The number of small forage fish declined as the density of Age-0 bass increased. Further, mean length of the Age-0 bass decreased as their density increased. At high densities, the Age-0 bass appeared food limited.
Food limitation does not directly affect survival of Age-0 bass, at least not through their first summer. When high densities of bass deplete the available food supply, the growth of the young bass slows. The longer they stay small, the more vulnerable they are to predators. In this experiment, yearling bass were the predator.
Predation on slow-growing, Age-0 bass is a double-edged sword. First, the smaller bass are vulnerable to a greater number of predators. Second, because predators satisfy their energy demand by weight consumed, not numbers, the yearling bass will eat more Age-0 bass in a high-density, slow-growing population with small Age-0 bass than in a less-dense, fast-growing population where the Age-0 bass are larger.

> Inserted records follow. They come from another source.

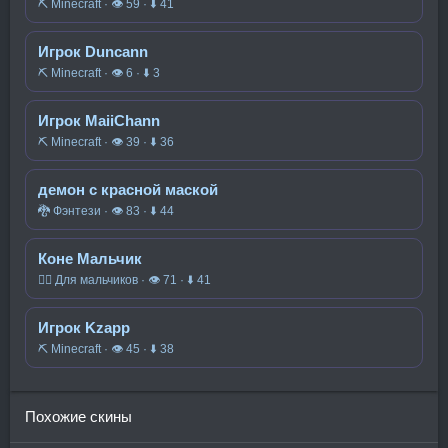
⛏️ Minecraft · 👁 59 · ⬇ 41
Игрок Duncann
⛏️ Minecraft · 👁 6 · ⬇ 3
Игрок MaiiChann
⛏️ Minecraft · 👁 39 · ⬇ 36
демон с красной маской
🐉 Фэнтези · 👁 83 · ⬇ 44
Коне Мальчик
🧍‍♂️ Для мальчиков · 👁 71 · ⬇ 41
Игрок Kzapp
⛏️ Minecraft · 👁 45 · ⬇ 38
Похожие скины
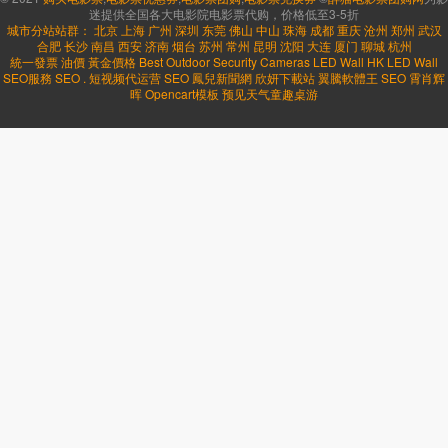
迷提供全国各大电影院电影票代购，价格低至3-5折
城市分站站群：
北京
上海
广州
深圳
东莞
佛山
中山
珠海
成都
重庆
沧州
郑州
武汉
合肥
长沙
南昌
西安
济南
烟台
苏州
常州
昆明
沈阳
大连
厦门
聊城
杭州
統一發票
油價
黃金價格
Best Outdoor Security Cameras
LED Wall HK
LED Wall
SEO服務
SEO
.
短视频代运营
SEO
鳳兒新聞網
欣妍下載站
翼騰軟體王
SEO
霄肖辉
晖
Opencart模板
预见天气
童趣桌游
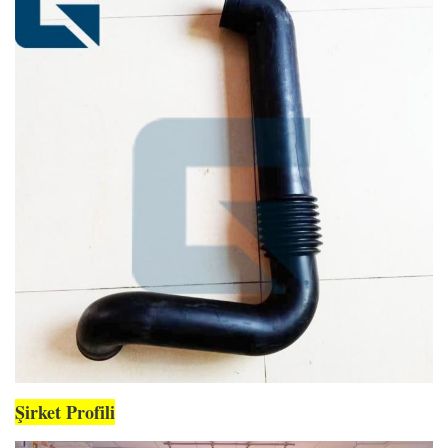
Şirket Profili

This simple and long-overdue study did not produce any revelations, but it provided solid scientific evidence to support the reasoning that good managers have applied for many years. There are two implications that should make anglers take notice. First, the fear factor about bed-fishing destroying bass fisheries promulgated by some scientists over the past two decades, and the need to protect spawning bass, are without substance in all lakes except those with so few adult bass that they probably aren’t worth fishing.
The second implication is that stocking bass into waters with existing bass populations is a waste. Indeed, excessive stocking could even lower the recruitment if the growth of Age-0 bass, both wild-spawned and stocked, is strongly suppressed.